Photographs by CP reprinted here with permission of B.Enerel.
A ‘next generation’ Mongolian-in-Mongolia artist: Bold Enerel
Enerel (see below) is the daughter of Mongolian artist Sukhbaatar Gantsatstral. They live together in Ulanbaator. At the time of writing, Enerel is approaching her 27th birthday and like her mother, has now also graduated as a formally trained artist from the Mongolian Art College in Ulanbaator.
Daughter and mother, so obviously close in heart and mind, speak easily and mindfully, each to the other. Since we first met in 2008 I have observed how the volume of their ongoing conversations rarely rises above that of a gentle (yet not secretive) whisper, wherever they are and with whomever else they may be.
Thoughtful, meticulous, graceful and ever-careful with her spoken words, Enerel is literate in two of Mongolia’s languages: the traditional Mongol Bichig as well as the more modern Cyrillic form. She is currently at the advanced stage of studying English. The Korean and Japanese languages are next on her to-do list. It is therefor no surprise that Enerel is quite capable of articulating initial impressions of Lobsang Dargey Zava Damdin Lama (1976– ) in her own words: From the very beginning, my Teacher seemed a very respectful person and I felt deep respect for him. He has always treated us all very kindly. In one of our conversations, she went on to recount how Bagsh was organising his first art exhibition at the Mongolian National Library in Ulanbaator. He encouraged me to submit an original work of art for the competition. In terms of my art, my mother has always supported and encouraged me too. This was the summer of 2007, and the art exhibition-competition in Ulanbaator was an integral part of Zava Damdin Bagsh’s 140th Anniversary Birthday Celebrations. These were held in public venues and convention facilities, not just in Mongolia’s National Library but also over a period of seven days all over Ulanbaator.
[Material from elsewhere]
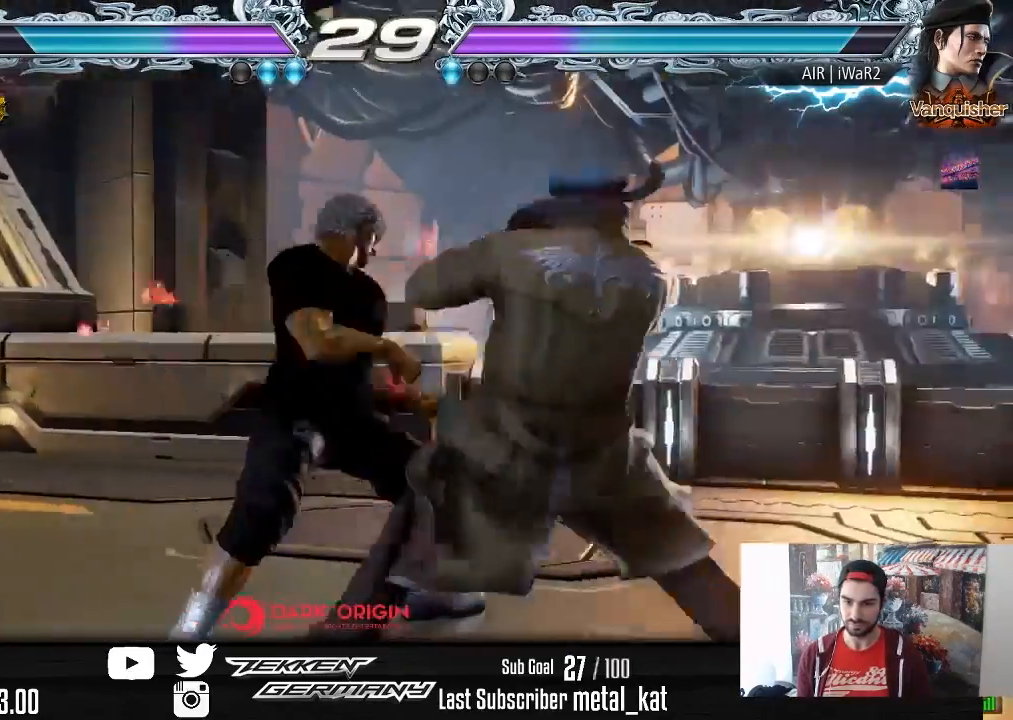
{"buttons": ["DPAD_LEFT"], "right_stick": "center", "events": [[100, "CIRCLE", "up"], [133, "DPAD_RIGHT", "up"], [300, "DPAD_LEFT", "down"]]}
Enerel was, at that time, 17 years old and only in her first year of Art School: Whilst thinking about what I should paint for the competition, I was at the same time reading a copy of Bagsh’s most recently published book, Hor Choijin. For her entry, she manifested an idea from an extract of this book written in Mongolian Cyrillic and poetic form: a work on a small piece of paper using an ink pen. It depicted the vast steppe of the Gobi.
My entry won a ‘Special Commendation.’ After the exhibition, I presented it to Zava Damdin Bagsh as a gift. This was my first artwork drawn from Mongol Buddhist poetry and perspectives. Memories of participating in Zava Bagsh’s exhibition-competition in 2007 still give me a lot of confidence, encouragement and joy! Inspired by this first exhibition success, I soon produced two more works, one of which was exhibited in China. The other was shown in the USA. For that exhibition, I sent my graphic woodblock print titled, ‘Queens and the Mongolian Way of Life’ (see below). To China, I sent ‘Tree.’
The same materials and woodblock printing techniques were used for both works. I use a very sharp crafting knife. First, I think of the style of the work and paint it on paper. When the image is finally ready on paper, only then do I begin to work on the wood. I stencil the design onto the wood, and then begin carving it.
The timber has to be of excellent quality. It must also be cleaned thoroughly before the process of carving begins. The actual final size of the print comes from the one single piece of carved wood. When the carving on the wood has been completed, the prints are made using paint especially formulated for this purpose. Multiple copies of the print are then made, and only the finest copy, amongst many, is then selected. ‘Muutuu,’ a course-grained Chinese writing paper, is used. Working with wood to produce woodblock prints is quite complicated.
Another of Enerel’s woodblock prints won first place amongst the students at the Art College where she was studying. At a Japanese Mongolian Artists exhibition, her work also won 1st prize.
All enquiries to B. Enerel at: firstname.lastname@example.org
Author’s note: This vignette is a revision of an earlier draft. This is one story from a larger collection of written narratives about contemporary Mongolian women and aspects of the cultural and social worlds within which they are individually situated. (Pleteshner, C. 2011. Nomadic Temple: Daughters of Tsongkhapa in Mongolia. Zava Damdin Sutra and Scripture Institute, Ulaanbaator. Unpublished manuscript). Each vignette is grounded in ethnographic fieldwork and interviews with the person about whom I write. All of the people in this assemblage are Khalkha Mongols, the largest group of ethnic Mongol peoples living in Mongolia today. I would like to thank D. Gerelbayasgalan for the considerable effort she put into formally transcribing recordings of some interviews conducted with Mongol women across the country in 2008. Vignettes in the CPinMongolia.com series are grounded in these and other Mongolian women’s voices. Italicised text has been used to render their own words. B.Enerel would prefer that her given name (and patronymic) were noted here instead of a pseudonym.